I have flipped the script and brought myself to a place of self-love, confidence and calm. I have developed the ability to truly tap into the spaces in between the sequence of events that leads to external action. I notice the impulse and know that compassion, curiosity and acceptance are the best first steps. I tell myself what I need to hear. I focus on my breath. I do what I can to conserve energy and create quality fuel so I can make an aligned and grounded choice in my thoughts and actions.
We all get triggered into impulsive action or inaction. Isn't that why self-development is such a lucrative business to be in? While there are generally always going to be some outliers, mostly everyone wants to overcome perceived limitations. To notice where you feel a lack of lust for life and immense imbalance, to develop awareness and compassion while building sustainable traction with purpose and direction in your actions, and to overall create new habits in place of the ones that aren't serving you. We all have this shared struggle and subsequent desire, yet it manifests from a time when we had little control or input in how we lived or what we experienced; our childhood.
What works for one person won't necessarily be what works for another. The best way to create the life of your dreams is to become the instigator, creator and facilitator. My goal is not to start my own tribe. My goal is to empower others to develop their unique capabilities and be guided by their own internal compass.
Everything that I do at this point in my career is focused on empowering others. I teach yoga and spin and infuse strength and overcoming into the words I choose to use. I focus on music and experience to take people on a journey, to get out of their head and into their body. I host workshops and write blogs to share tools and ideas that worked well for me, and to support others in developing an internal conversation that will lead to breakthroughs. I coach people one on one, leading by example in how I live my life and create challenges and conversations that will meet my clients where they are at and direct them to their desired destination. And my book, a tell-all tale about my life and the many hard lessons I have learned. I found my biggest growth spurts by reading books, and am so excited to be close to launching my book out into the world. A book that will take the reader on a journey and will land on a road map that will support the reader long after that final page is turned.
From desperation, I found my way. Life can be enjoyable and purposeful. The best part is, once you feel a sense of structure and have built in new habits, it is your moral and ethical code that guides you. You build your own road map and edit as you go.
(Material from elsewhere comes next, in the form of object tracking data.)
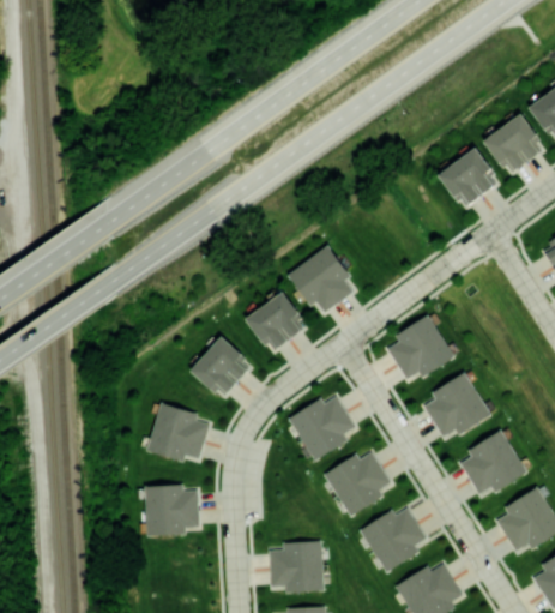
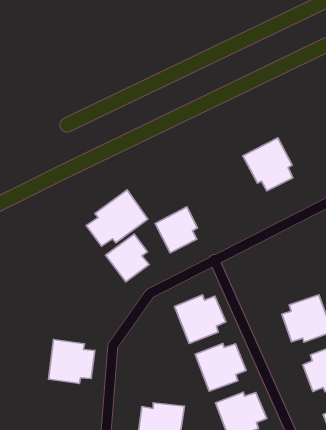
building: [286,245,354,313] -> [243,138,293,191]
building: none -> [86,190,148,246]
building: [387,314,454,380] -> none
building: [146,403,209,461] -> none

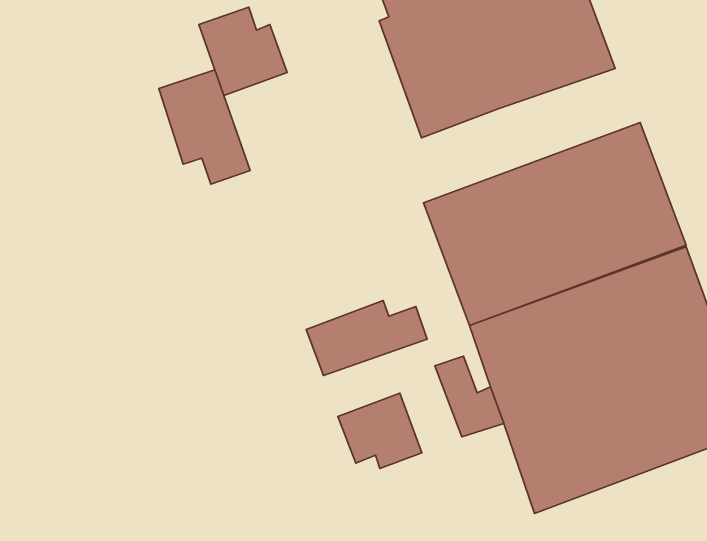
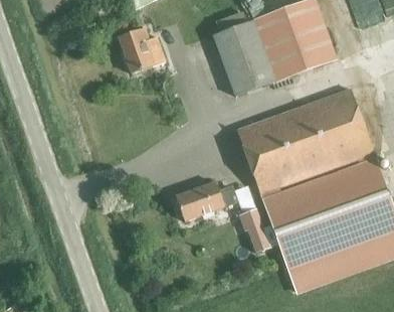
building: [159,70,250,184] -> none
building: [338,393,422,468] -> none

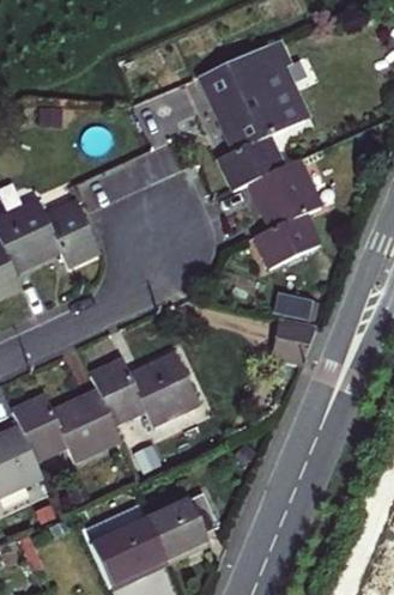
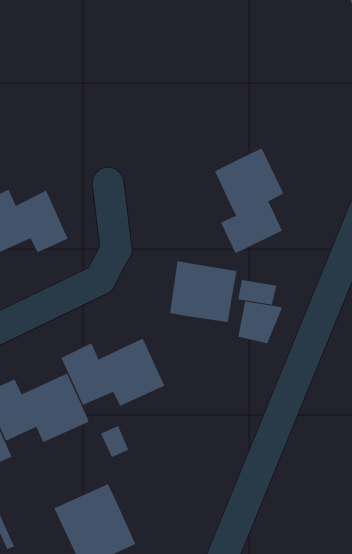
building: [196,40,308,189] -> none
building: none -> [169,260,237,323]
building: [146,492,217,565] -> none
You have the creative power to design your life within the boundaries of your current existence, and with time and deliberate action (and intentional non-action), we see the beauty of cultivating a life manifested through balance, health, passion, and purpose.
Self-worth is a journey to alignment. It is the feeling of being internally directed and motivated, while still being focused on others and your part in the overall well-being of human kind. We are unique beings with a personalized purpose, but we are also a part of the collective. Relationships are what makes the world prosper. Choose more love, compassion and curiosity. The path will unfold when you stop getting in your own way.